Ответная улыбка была образцом подлинной приязни, что снова спутало все мысли в его голове. Но Миссис Уизли все еще сомневалась:
— Но он, несомненно, должен быть со своим друзьями…
— Прошу прощения, мадам, — вставил Жан-Себастьян, пока она снова не начала говорить. – Но я думаю, что сам знаю, что будет лучше для моего подопечного. Гарри должен узнать свою невесту и свою новую семью.
— Мы его семья, — отрезала Миссис Уизли.
Все внимание Жана-Себастьяна теперь было направлено на мать семейства Уизли, и в то время, как она явно чувствовала себя неудобно в центре его недовольства, она приняла игру, отвечая ему тем же.
— Не думаю, что Гарри считает вас своей семьей, учитывая то, что я знаю о времени, которое он провел в вашей компании последние несколько лет.
Она начала, было, заикаться, пытаясь сказать что-то в ответ, но Жан-Себастьян не дал ей такой возможности.
— Прошу вас, Миссис Уизли, Гарри оставался с вами на… несколько недель лета? Я знаю, что он отсутствовал большую часть лета до третьего курса. Он вряд ли стал вам как еще один сын за столько короткое время, если вы под своим утверждением не имели в виду что-то другое…
Ее рот закрылся с еле слышимым клацаньем зубов, но гневный взгляд не покидал ее лица. Жану-Себастьяну, однако, было это безразлично.
— Как я уже говорил, я благодарен за поддержку вашей семье и другим знакомым Гарри, — он кивнул Дамблдору и Ремусу, — за их поддержку и помощь, но однажды он станет моим зятем. В настоящее время он находится под моей опекой и, в конечном счете, станет частью моей семьи.
Его тон пресекал всякие разногласия. Несмотря на то, что Миссис Уизли была все еще расстроена, она понимающе кивнула и поднялась со стула, приближаясь к Гарри с теплой улыбкой на лице.

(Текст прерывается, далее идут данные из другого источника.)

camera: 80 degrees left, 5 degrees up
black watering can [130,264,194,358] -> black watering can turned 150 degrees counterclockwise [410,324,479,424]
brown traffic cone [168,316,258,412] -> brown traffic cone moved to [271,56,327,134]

— Гарри, дорогой, помни, что мы твои друзья, и мы будем счастливы, если ты захочешь остаться с нами в любое время. Увидимся на следующей неделе, когда ты вернешься из Франции.
Она приобняла его, а потом, одарив Жана-Себастьяна властным взглядом, вышла из гостиной. Гарри улыбнулся, увидев, что Жан-Себастьян поднял бровь, указывая на свою готовность переместиться. Коротко попрощавшись с друзьями, Гарри подобрал свой чемодан и вышел вслед за ним, направляясь по коридору через парадную дверь, желая наконец увидеть Сириуса и начать новую жизнь.